Traditional dress has changed very little in China when it comes to formal occasions, and women still frequently wear the Cheongsam for celebrations, festivals and other important events. The Cheongsam is a tight fitting silk or satin dress with a high mandarin collar and fitted waist. While once worn every day, they fell out of common use in the 1940s, and indeed until the 1980s were considered to be “ordinary”. However, today, there has been a complete turnaround in opinions and now the Cheongsam is almost exclusively worn for formal occasions like weddings. Often worn in red, thanks to its lucky connotations, there are two styles of Cheongsam on the market. The Beijing style is more traditional, with authentically embroidered patterns, while the Shanghai style is more modern and incorporates western elements with the traditional shape.
For Scottish men, the ultimate in formal wear is the traditional kilt and sporran (although what a gentleman wears under it is a question that is best not asked!) The knee length skirt, known as the kilt, is worn in the appropriate tartan for the wearer's clan, together with a Bonnie Prince Charlie jacket, a matching waistcoat with 3 buttons, a white wing collar shirt, diced pattern knee length wool socks to match the kilt, and a pair of buckled brogues. The sporran should also be worn – an ornamental pouch with a silver chain worn over the kilt.
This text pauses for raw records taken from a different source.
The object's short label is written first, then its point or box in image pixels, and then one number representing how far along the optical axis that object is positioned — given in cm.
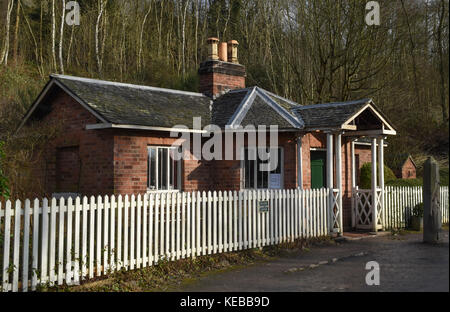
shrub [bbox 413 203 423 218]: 1439
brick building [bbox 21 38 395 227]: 1196
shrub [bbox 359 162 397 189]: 1672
Although this costume dates back to the 17th century, it is still very much in evidence at formal events such as weddings and balls today, with Scottish men (and many men who can trace their ancestry back to Bonny Scotland) choosing to wear the kilt.
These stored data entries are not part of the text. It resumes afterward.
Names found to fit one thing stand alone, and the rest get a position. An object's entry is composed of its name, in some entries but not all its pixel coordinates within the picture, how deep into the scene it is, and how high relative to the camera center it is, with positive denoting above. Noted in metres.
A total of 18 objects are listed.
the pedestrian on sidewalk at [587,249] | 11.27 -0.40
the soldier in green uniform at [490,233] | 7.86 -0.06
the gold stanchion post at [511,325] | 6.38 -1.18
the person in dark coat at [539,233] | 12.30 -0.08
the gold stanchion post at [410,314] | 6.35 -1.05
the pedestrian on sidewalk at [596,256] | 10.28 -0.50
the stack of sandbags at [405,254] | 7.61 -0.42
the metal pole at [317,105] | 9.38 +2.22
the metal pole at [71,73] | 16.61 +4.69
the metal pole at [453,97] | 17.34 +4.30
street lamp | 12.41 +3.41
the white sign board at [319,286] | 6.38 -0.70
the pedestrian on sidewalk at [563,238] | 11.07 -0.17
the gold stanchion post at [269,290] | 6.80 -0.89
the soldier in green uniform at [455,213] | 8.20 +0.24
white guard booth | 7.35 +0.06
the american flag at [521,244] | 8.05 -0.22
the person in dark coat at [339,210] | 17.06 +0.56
Fashion Designers Using Traditional Dress Concepts
Many modern fashion designers have taken their inspiration from traditional dress from around the world and have made it fashionable again by incorporating elements of these authentic costumes into more contemporary looks. Some examples of leading designers who have adopted this strategy include:
Dew Hwang (Hwang Yi-seul)
Known for her exciting contemporary take on the Korean hanbok, Hwang Yi-seul has put a modern twist on the iconic trousers or long skirt with cropped jacket combo which dates back for thousands of years. Her Leesle line is named for the people who traditionally made Korean dresses and showcases the hanbok's history, incorporating its elements into casual everyday garments for both sexes.
Born in Kyoto, this Japanese designer is known for taking a modern twist on the traditional kimono. Using the traditional techniques, Saito has updated the kimono for the 21st century using fabrics with rich patterns, neutral and bold colours and quirky patterns.
Born and raised in Delhi, Rimzim Dadu designs textiles and clothing, and is especially known for her creative and modern saris, including those which are made from chiffon which has been cut into long strips and then made into cords for a unique look.